Who This Helps
This is for founder-operators who are juggling a million things. You have a dozen ideas for marketing experiments, but only enough time for one. This method from the Marketing Mission Pack helps you cut through the noise and pick the move that will actually move the needle. It turns your brainstorm into a clear action plan.
Mini Case
Sam, a SaaS founder, had 8 possible experiments: a new webinar, a referral program, a case study, and more. He spent 3 days debating which to launch first. Using this filter, he scored each idea in 45 minutes. The referral program won with a score of 28. He launched it, and within 2 weeks, it drove 15% of new sign-ups. The other ideas went on a backlog for later. No more debate, just progress.
Do This Now (5 Steps)
- List Your Ideas. Grab a notepad. Write down every marketing experiment you're considering. Don't judge them yet. Aim for at least 5.
- Score for Impact. For each idea, ask: 'If this works, how much will it move our key metric?' Give it a score from 1 (tiny nudge) to 5 (game-changer).
- Score for Effort. Now, ask: 'How much time and resources will this take to test?' Score from 5 (a single afternoon) to 1 (a multi-week project).

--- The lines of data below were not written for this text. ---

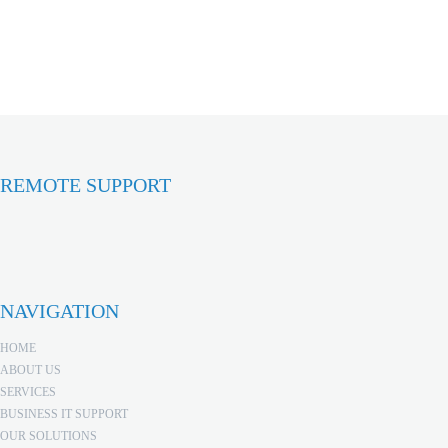
REMOTE SUPPORT
NAVIGATION
HOME
ABOUT US
SERVICES
BUSINESS IT SUPPORT
OUR SOLUTIONS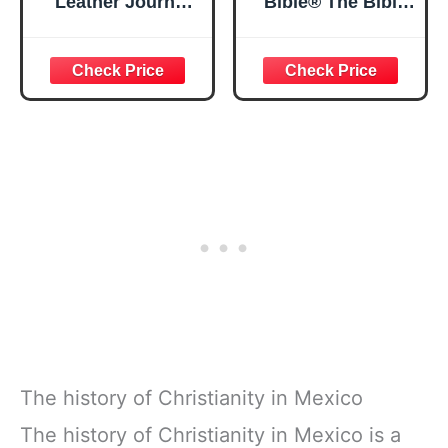
Leather Journal
Bible® The Bible
Strong and
in a Year | 52
Courageous
Week Guided
Joshua 1:57 Bible
Bible Study &
Verse, Brown
Daily Reading
Inspirational
Plan | Spiritual
Notebook, Lined
Companion &
Pages
Journal for Adults
w/Scripture,
& Teens | 8.5" x
Ribbon Marker,
11" Notebook
Zipper Closure
The history of Christianity in Mexico
The history of Christianity in Mexico is a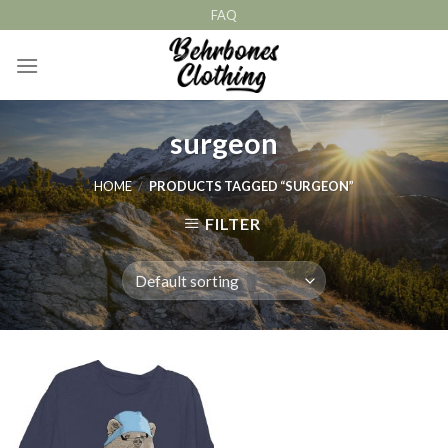
Skip
FAQ
to
content
surgeon
HOME
/
PRODUCTS TAGGED “SURGEON”
FILTER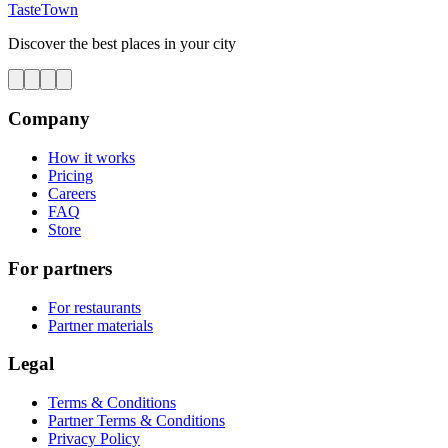
TasteTown
Discover the best places in your city
Company
How it works
Pricing
Careers
FAQ
Store
For partners
For restaurants
Partner materials
Legal
Terms & Conditions
Partner Terms & Conditions
Privacy Policy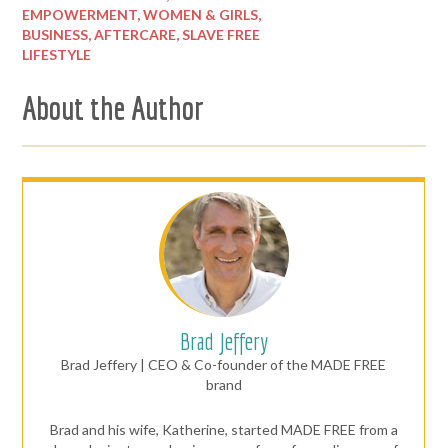
EMPOWERMENT,
WOMEN & GIRLS,
BUSINESS,
AFTERCARE,
SLAVE FREE
LIFESTYLE
About the Author
Brad Jeffery
Brad Jeffery | CEO & Co-founder of the MADE FREE
brand
Brad and his wife, Katherine, started MADE FREE from a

- Do the Math. Add the Impact score and the Effort score for each idea. The highest total is your winner. Simple, right?
- Schedule the Test. Block 2 hours on your calendar this week to set up the winning experiment. Treat it like a doctor's appointment—non-negotiable.
Avoid These Traps
- Chasing Shiny Objects. That cool new platform your competitor is on? If it doesn't align with your Impact/Effort filter, it's a distraction. File it away for a quarterly review.
- Analysis Paralysis. Don't spend a week perfecting your scores. The goal is a good-enough decision, not a perfect one. Speed beats precision here.
- Ignoring Your Gut. If the numbers say 'A' but your instinct screams 'B,' pause. Sometimes a low-effort test on your gut feeling is worth it. Just keep it small.
- Forgetting the Follow-Up. You ran the experiment—great! Now, decide in advance what result means 'double down' and what means 'kill it.' No loose ends.
Your Win by Friday
By Friday, you will have one marketing experiment launched, not seven still in your head. You'll have a clear hypothesis, a simple way to measure it, and a deadline to review. You'll trade the stress of 'what should I do?' for the momentum of 'I'm doing this.' That's how you build a flywheel, one smart experiment at a time. Now go pick your winner. Your future customers are waiting.